* _Things to do_
1) Summarize the passage on Shepard's early acting career in two sentences.
2) According to the passage on Shepard, which future Gunsmoke star shared her Hollywood Boulevard apartment?
3) Carry on the passage about Shepard's career past its last sentence.

In 1954, the delightful Shepard appeared in her first TV Western, the syndicated anthology series Death Valley Days, and followed by getting dusty on The Adventures of Kit Carson, The Lone Ranger, The Life and Legend of Wyatt Earp, Tales of the Texas Rangers, Rawhide, Tombstone Territory, Wanted: Dead or Alive, Bat Masterson, Gunsmoke (four episodes), Laramie, Lawman, The Virginian (five episodes) and The High Chaparral, among others.
Josephine Angela Sorbello was born on March 19, 1928, in Quakertown, Pennsylvania. At Quakertown High School, she acted in plays and was a cheerleader, drum majorette and valedictorian.
She came to Los Angeles in 1949 and joined a theater group, the Ben Bard Players, and trained at the Pasadena Playhouse.
Meanwhile, she also worked as a secretary at an I. Magnin department store in order to pay the $25 in rent for the Hollywood Boulevard apartment she shared with future Gunsmoke star Amanda Blake, she recalled in a 2019 interview with Alan K. Rode.
Shepard made her onscreen debut on a 1952 episode of Fireside Theater and was soon being booked on shows including I Married Joan, Big Town, Private Secretary, Waterfront, Public Defender and The Loretta Young Show.

(Stored entries)
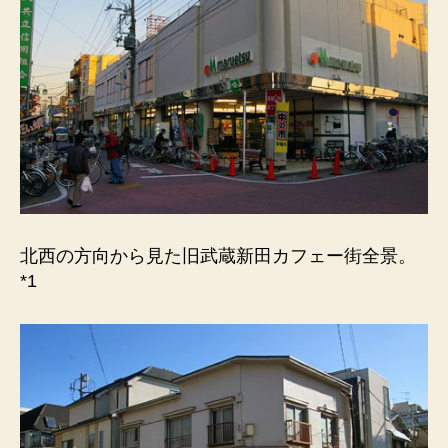
ま
す。
へ
の
北西の方向から見た旧武蔵新田カフェー街全景。
*1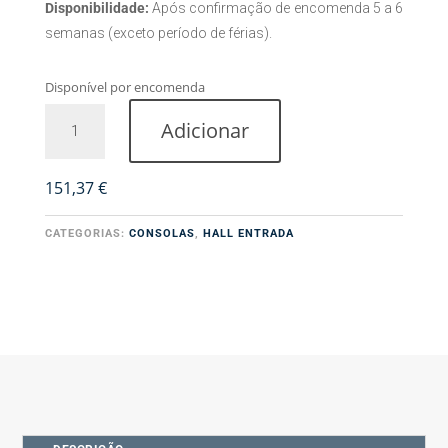
Disponibilidade:
Após confirmação de encomenda 5 a 6
semanas (exceto período de férias).
Disponível por encomenda
Quantidade
Adicionar
de
Consola
Madrid
151,37
€
CATEGORIAS:
CONSOLAS
,
HALL ENTRADA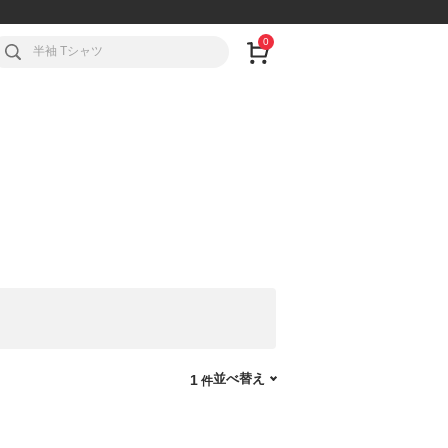
0
並べ替え
1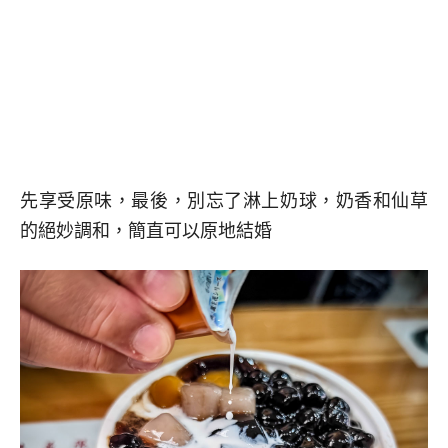
先享受原味，最後，別忘了淋上奶球，奶香和仙草
的絕妙調和，簡直可以原地結婚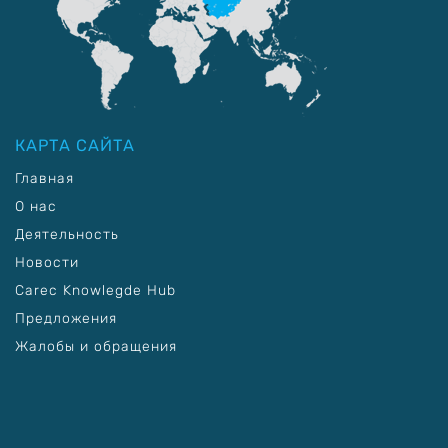
КАРТА САЙТА
Главная
О нас
Деятельность
Новости
Carec Knowlegde Hub
Предложения
Жалобы и обращения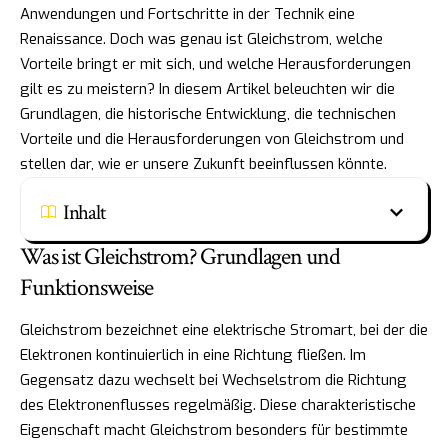
Anwendungen und Fortschritte in der Technik eine
Renaissance. Doch was genau ist Gleichstrom, welche
Vorteile bringt er mit sich, und welche Herausforderungen
gilt es zu meistern? In diesem Artikel beleuchten wir die
Grundlagen, die historische Entwicklung, die technischen
Vorteile und die Herausforderungen von Gleichstrom und
stellen dar, wie er unsere Zukunft beeinflussen könnte.
Inhalt
Was ist Gleichstrom? Grundlagen und
Funktionsweise
Gleichstrom bezeichnet eine elektrische Stromart, bei der die
Elektronen kontinuierlich in eine Richtung fließen. Im
Gegensatz dazu wechselt bei Wechselstrom die Richtung
des Elektronenflusses regelmäßig. Diese charakteristische
Eigenschaft macht Gleichstrom besonders für bestimmte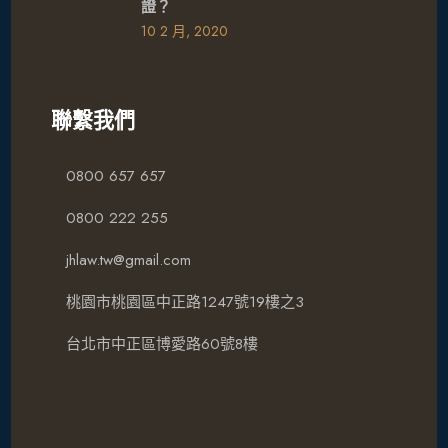
證？
10 2 月, 2020
聯繫我們
0800 657 657
0800 222 255
jhlaw.tw@gmail.com
桃園市桃園區中正路1247號19樓之3
台北市中正區博愛路60號8樓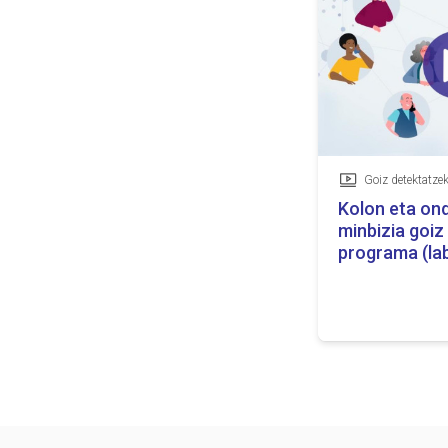
Goiz detektatze
Bideoa
Kolon eta on
minbizia goiz
programa (la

* _Expected results_
1) Born Josephine Angela Sorbello on March 19, 1928, in Quakertown, Pennsylvania, Shepard came to Los Angeles in 1949, joined the Ben Bard Players, trained at the Pasadena Playhouse, and worked as a secretary at an I. Magnin department store to pay her rent. She made her onscreen debut on a 1952 episode of Fireside Theater, was soon booked on shows such as I Married Joan and The Loretta Young Show, and from 1954 appeared in TV Westerns including Death Valley Days, Gunsmoke and The Virginian.

2) Amanda Blake.

3)
She played a nurse on the 1957 syndicated series Dr. Christian, starring Macdonald Carey, and was a regular on a pair of ’60s soap operas: CBS’ The Clear Horizon, which was set at Cape Canaveral, Florida, and revolved around astronauts and their families, and the ABC legal drama Day in Court.
She got her part in King Creole, which she called “the break of her life,” with the help of her good friend, Dolores Hart, who played Presley’s love interest in the movie.
Presley gave her a pair of 10-cent earrings as a joke while they worked on the Paramount film, then presented her with a huge stuffed tiger and a movie camera when Hart threw a surprise birthday party for her.
“Dolores said the next day she ran into Elvis and she said, ‘I was so surprised that you came,’” Shepard remembered. “He said [with a laugh], ‘I had to come, she’s my sister. I wouldn’t miss her birthday party.’
“I ran into him in the studio. He said to me, ‘I hear Elvis was at your birthday party.’ ‘Yeah, he was.’ He said, ‘You know, he never goes anywhere, people go to him, he never goes to other people’s homes.’”
When Hart quit Hollywood to become a nun, Shepard and Maria Cooper, Gary Cooper’s daughter, became her godmothers.
In 1962, she starred with James Drury and Simon Oakland in Third of a Man, an acclaimed film about mental illness.
Shepard also appeared on four episodes of Perry Mason and on such other series as Highway Patrol, Mannix, Land of the Giants, Then Came Bronson and, in 1973 for her last onscreen credit, The Rookies.
Her husband was Wyatt Earp actor Dirk London (real name Ray Boyle). They first met at Ben Bard in 1951 and were married from 1954 — when they worked together on her Death Valley Days episode — until his death at age 98 in January 2022.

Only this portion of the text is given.